-- THE DATA follows --

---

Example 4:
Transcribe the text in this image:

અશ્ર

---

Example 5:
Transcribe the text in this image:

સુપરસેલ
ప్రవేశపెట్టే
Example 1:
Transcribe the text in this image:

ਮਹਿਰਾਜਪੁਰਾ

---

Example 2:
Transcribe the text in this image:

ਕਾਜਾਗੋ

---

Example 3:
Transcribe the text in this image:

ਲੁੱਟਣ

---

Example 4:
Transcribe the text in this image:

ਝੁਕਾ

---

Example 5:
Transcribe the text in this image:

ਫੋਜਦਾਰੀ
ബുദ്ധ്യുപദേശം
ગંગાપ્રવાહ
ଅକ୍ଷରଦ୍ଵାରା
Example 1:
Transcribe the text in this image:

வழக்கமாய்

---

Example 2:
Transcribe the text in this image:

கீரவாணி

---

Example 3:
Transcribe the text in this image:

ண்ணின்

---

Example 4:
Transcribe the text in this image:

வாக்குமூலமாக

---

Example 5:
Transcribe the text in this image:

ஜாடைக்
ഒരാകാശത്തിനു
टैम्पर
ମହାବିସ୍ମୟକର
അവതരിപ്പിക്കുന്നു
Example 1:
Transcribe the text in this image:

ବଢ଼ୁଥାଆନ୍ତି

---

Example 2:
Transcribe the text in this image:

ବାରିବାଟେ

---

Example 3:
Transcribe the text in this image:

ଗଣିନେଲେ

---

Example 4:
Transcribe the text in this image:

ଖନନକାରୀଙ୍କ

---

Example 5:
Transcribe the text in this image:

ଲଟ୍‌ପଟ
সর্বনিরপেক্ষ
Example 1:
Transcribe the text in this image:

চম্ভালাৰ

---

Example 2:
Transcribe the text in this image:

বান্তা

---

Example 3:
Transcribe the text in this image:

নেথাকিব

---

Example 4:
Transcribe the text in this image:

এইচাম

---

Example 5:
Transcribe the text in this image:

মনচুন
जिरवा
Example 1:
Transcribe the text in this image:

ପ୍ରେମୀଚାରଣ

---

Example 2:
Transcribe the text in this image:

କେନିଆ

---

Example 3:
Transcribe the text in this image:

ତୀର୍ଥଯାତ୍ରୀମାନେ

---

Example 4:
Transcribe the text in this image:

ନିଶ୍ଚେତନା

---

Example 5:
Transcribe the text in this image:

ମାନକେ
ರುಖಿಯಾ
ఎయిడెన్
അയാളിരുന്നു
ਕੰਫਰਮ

-- THE DATA concluded --

TASK OBJECTIVE: Each of the entries above needs to be given again exactly.

RESPONSE AREA:
---

Example 4:
Transcribe the text in this image:

અશ્ર

---

Example 5:
Transcribe the text in this image:

સુપરસેલ
ప్రవేశపెట్టే
Example 1:
Transcribe the text in this image:

ਮਹਿਰਾਜਪੁਰਾ

---

Example 2:
Transcribe the text in this image:

ਕਾਜਾਗੋ

---

Example 3:
Transcribe the text in this image:

ਲੁੱਟਣ

---

Example 4:
Transcribe the text in this image:

ਝੁਕਾ

---

Example 5:
Transcribe the text in this image:

ਫੋਜਦਾਰੀ
ബുദ്ധ്യുപദേശം
ગંગાપ્રવાહ
ଅକ୍ଷରଦ୍ଵାରା
Example 1:
Transcribe the text in this image:

வழக்கமாய்

---

Example 2:
Transcribe the text in this image:

கீரவாணி

---

Example 3:
Transcribe the text in this image:

ண்ணின்

---

Example 4:
Transcribe the text in this image:

வாக்குமூலமாக

---

Example 5:
Transcribe the text in this image:

ஜாடைக்
ഒരാകാശത്തിനു
टैम्पर
ମହାବିସ୍ମୟକର
അവതരിപ്പിക്കുന്നു
Example 1:
Transcribe the text in this image:

ବଢ଼ୁଥାଆନ୍ତି

---

Example 2:
Transcribe the text in this image:

ବାରିବାଟେ

---

Example 3:
Transcribe the text in this image:

ଗଣିନେଲେ

---

Example 4:
Transcribe the text in this image:

ଖନନକାରୀଙ୍କ

---

Example 5:
Transcribe the text in this image:

ଲଟ୍‌ପଟ
সর্বনিরপেক্ষ
Example 1:
Transcribe the text in this image:

চম্ভালাৰ

---

Example 2:
Transcribe the text in this image:

বান্তা

---

Example 3:
Transcribe the text in this image:

নেথাকিব

---

Example 4:
Transcribe the text in this image:

এইচাম

---

Example 5:
Transcribe the text in this image:

মনচুন
जिरवा
Example 1:
Transcribe the text in this image:

ପ୍ରେମୀଚାରଣ

---

Example 2:
Transcribe the text in this image:

କେନିଆ

---

Example 3:
Transcribe the text in this image:

ତୀର୍ଥଯାତ୍ରୀମାନେ

---

Example 4:
Transcribe the text in this image:

ନିଶ୍ଚେତନା

---

Example 5:
Transcribe the text in this image:

ମାନକେ
ರುಖಿಯಾ
ఎయిడెన్
അയാളിരുന്നു
ਕੰਫਰਮ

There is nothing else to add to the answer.